Hi fellow Panerai Fanatics,

Stumble across this forum by accident. Great to know that there is a specialised forum for fellow Panerai fanatics.

Own a PAM 88 for almost 1 years now. Present from wife. I got her a limited Omega Torino Olympics Watch and she got me a PAM 88. Like the watch very much, though sometimes it is a bit too big to hide it under my long sleeves shirt. 

Enjoy your TIME...

Patennis b-)


----------



## icemangrafx

patennis said:


> Hi fellow Panerai Fanatics,
> 
> Stumble across this forum by accident. Great to know that there is a specialised forum for fellow Panerai fanatics.
> 
> Own a PAM 88 for almost 1 years now. Present from wife. I got her a limited Omega Torino Olympics Watch and she got me a PAM 88. Like the watch very much, though sometimes it is a bit too big to hide it under my long sleeves shirt.
> 
> Enjoy your TIME...
> 
> Patennis b-)


Hi patennis,

Welcome to the club :-! When you have it, why hide it? Yous should flaunt it ;-) But beware of your surroundings, you might lose it. Low crime doesn't mean NO Crime... Wear it in good health.

Cheers,
Jay


----------



## Elixir

One more to the headcount of panerai owners in SG. Got a Pam 88


----------



## watchboy

zratter said:


> Hi All,
> 
> Actually I am looking to get my 1st panerai.. Looking at either 104 or 90 or 233. Which one do u think is better? Anyway why is it so difficult to have ready-stock for Panerais?? Where do u guys actually purchase yours? I went to Sincere and they always don't have the Luminor series


Yes the 233 is a chio bu, but not to chio to your wallet! But since you have short listed the 233, I guess your budget can get the 233. And since you mentioned 104 or 90, you can actually get both the 104 and 90 and still have some money left from your 233 budget!;-)


----------



## Sean Hawkins

Minority said:


> nice watch ( RXW ) btw can share where u got in from in Singapore and how much? I was looking for it but cant seem to find 1.


Hello there!

I happen to stumble onto this thread.... I'm more into Sinn and Rollie nowadays.

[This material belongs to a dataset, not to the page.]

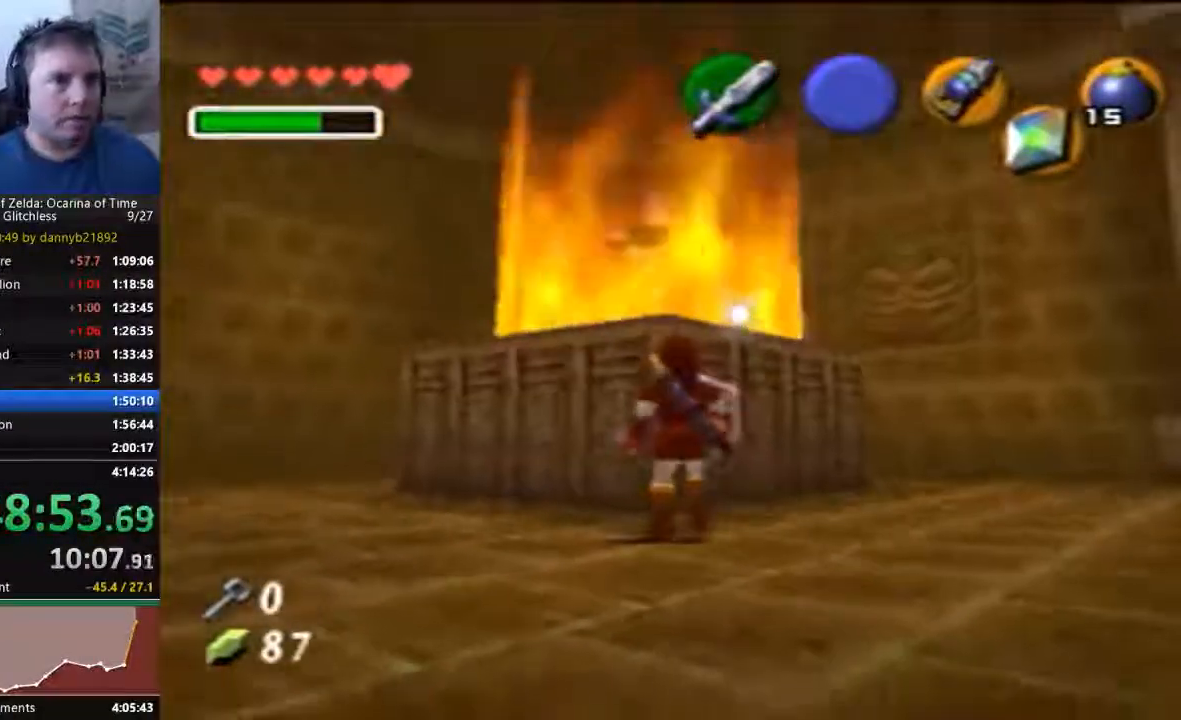
{"buttons": [], "left_stick": "center", "events": []}
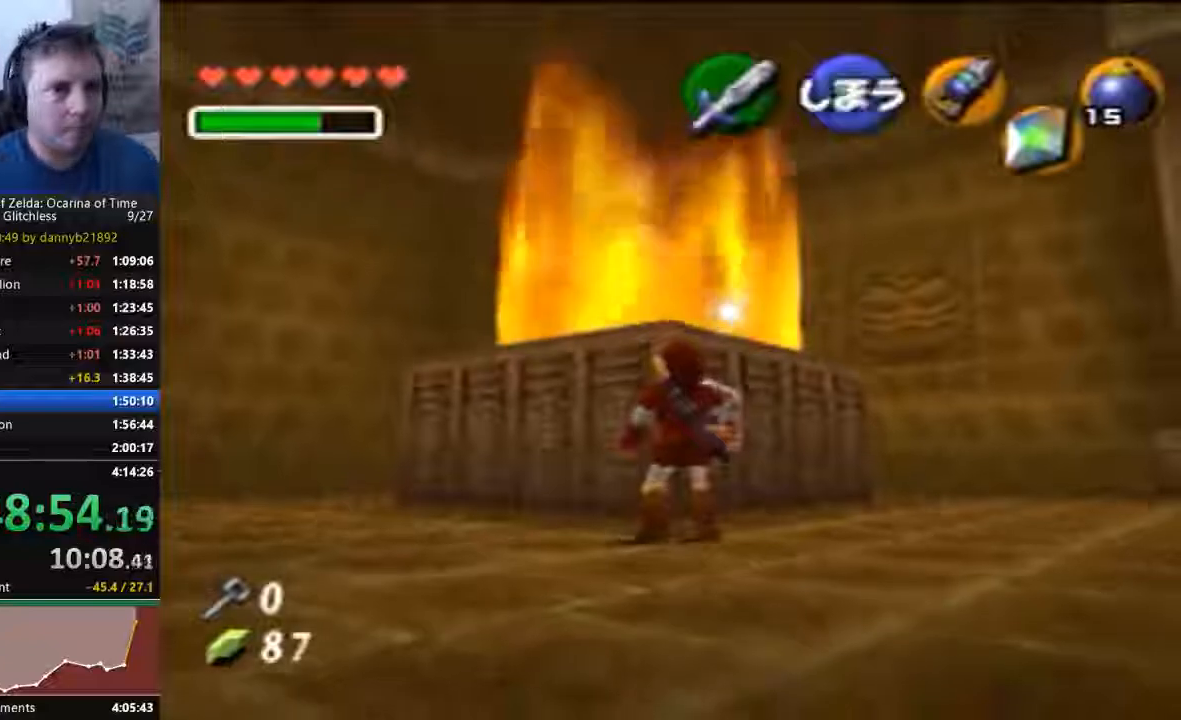
{"buttons": [], "left_stick": "center", "events": []}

However, I have a RXW MM20 from timezone.com from a while back. Cost me about US$1400. I'm actually thinking of selling it to get a Rollie GMT.

Email me if you're interested.

Sean


----------



## ZoomP

Greetings! From Singapore too!

Current PAM collection is my Base Logo bought from the original Firenze boutique. New addition - Just got it a few days ago - 106D Sub.

Enjoy the pics.


















My other collections are:

PAM 000 Base Logo, Rolex Explorer II, Omega Moonwatch, Omega Bond SMP, Chopard Mille Migila Chronograph, Archimedes Pilot, a bunch of Seikos


----------



## polkajr

Hi 
Its the 4th of Jan 2008 and to start the new year with a bang i bought my very first Panerai and it is the Luminor Base PAM00176.
My question is that it comes with a brown alligator strap and a rubber strap. Is this the norm to have one lather and one rubber.
Cheers
Polka


----------



## strassersg

The luminors all come with 1 leather and 1 rubber strap. Be it calf or alligator. But there are tons of aftermarket straps that you can get that look much better than the oem calf ones, that are in my opinion, too thin. Micah from vintagerstraps or Greg Steven are just 2 makers that do great stuff. Enjoy your 176, thats a beautiful base!!

Jason


----------



## eejster

Hi Guys,

I will be in Singapore on a business trip from Jan.25-31 and would like to purchase a PAM when I'm there. I was wondering if any of you would know the local prices for the models listed below (in order of preference)?

PAM 88
PAM 104
PAM 005
PAM 111

I am also more than open to *used*, *90%-98%* condition watches for the models above.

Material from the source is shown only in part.